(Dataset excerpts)
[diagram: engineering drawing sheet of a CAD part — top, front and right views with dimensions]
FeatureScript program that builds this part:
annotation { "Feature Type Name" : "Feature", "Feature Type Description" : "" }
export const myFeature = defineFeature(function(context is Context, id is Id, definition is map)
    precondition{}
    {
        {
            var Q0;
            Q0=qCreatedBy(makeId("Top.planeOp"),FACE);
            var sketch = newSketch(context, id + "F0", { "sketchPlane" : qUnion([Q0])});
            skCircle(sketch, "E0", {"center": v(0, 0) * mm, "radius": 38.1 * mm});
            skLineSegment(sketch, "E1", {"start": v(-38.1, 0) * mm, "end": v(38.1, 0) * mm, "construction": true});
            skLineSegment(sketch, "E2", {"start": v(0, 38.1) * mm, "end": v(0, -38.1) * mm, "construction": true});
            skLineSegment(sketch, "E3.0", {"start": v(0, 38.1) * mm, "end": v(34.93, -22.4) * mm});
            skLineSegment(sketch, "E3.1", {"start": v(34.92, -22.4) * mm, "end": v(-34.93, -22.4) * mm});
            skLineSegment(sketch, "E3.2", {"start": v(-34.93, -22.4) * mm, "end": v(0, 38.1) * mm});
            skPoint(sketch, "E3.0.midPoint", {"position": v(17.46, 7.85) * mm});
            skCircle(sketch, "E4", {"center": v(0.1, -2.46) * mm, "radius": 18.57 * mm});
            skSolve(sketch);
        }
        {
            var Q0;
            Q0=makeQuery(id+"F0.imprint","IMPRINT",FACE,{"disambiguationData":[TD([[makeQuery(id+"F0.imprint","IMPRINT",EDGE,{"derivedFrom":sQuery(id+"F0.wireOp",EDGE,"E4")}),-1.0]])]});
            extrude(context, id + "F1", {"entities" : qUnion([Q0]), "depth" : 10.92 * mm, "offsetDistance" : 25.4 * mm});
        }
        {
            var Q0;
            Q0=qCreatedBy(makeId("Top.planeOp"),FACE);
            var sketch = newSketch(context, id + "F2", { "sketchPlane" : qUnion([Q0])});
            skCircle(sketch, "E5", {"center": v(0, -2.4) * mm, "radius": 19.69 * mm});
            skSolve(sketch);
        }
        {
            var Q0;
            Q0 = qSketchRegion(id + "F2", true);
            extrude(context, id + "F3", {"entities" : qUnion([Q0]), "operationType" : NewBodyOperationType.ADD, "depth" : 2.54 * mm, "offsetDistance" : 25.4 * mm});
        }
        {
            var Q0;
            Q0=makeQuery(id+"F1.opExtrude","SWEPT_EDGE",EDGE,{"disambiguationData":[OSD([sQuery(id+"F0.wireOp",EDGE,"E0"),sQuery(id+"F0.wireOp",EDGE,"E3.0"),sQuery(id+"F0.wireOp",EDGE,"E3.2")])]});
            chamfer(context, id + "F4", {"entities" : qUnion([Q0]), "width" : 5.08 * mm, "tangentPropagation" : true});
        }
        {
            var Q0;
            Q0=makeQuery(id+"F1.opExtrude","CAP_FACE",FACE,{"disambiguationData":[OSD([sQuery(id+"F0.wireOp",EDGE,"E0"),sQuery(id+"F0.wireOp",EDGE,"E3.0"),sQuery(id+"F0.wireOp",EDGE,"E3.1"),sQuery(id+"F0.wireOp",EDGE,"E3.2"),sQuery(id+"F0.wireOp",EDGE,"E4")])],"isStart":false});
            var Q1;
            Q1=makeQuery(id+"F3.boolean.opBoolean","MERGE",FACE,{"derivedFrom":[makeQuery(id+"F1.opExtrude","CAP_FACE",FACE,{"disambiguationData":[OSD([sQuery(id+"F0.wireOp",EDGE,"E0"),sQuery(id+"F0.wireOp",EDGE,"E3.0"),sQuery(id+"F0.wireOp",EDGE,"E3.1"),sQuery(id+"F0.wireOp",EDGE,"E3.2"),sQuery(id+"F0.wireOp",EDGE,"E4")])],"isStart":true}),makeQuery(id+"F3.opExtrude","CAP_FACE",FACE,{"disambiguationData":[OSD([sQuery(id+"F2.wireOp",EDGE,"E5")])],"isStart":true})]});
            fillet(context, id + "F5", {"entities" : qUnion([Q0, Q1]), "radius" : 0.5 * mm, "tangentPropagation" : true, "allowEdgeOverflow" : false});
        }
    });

Stated problem: Copy each line above that contains the string "newSketch".

Response below:
            var sketch = newSketch(context, id + "F0", { "sketchPlane" : qUnion([Q0])});
            var sketch = newSketch(context, id + "F2", { "sketchPlane" : qUnion([Q0])});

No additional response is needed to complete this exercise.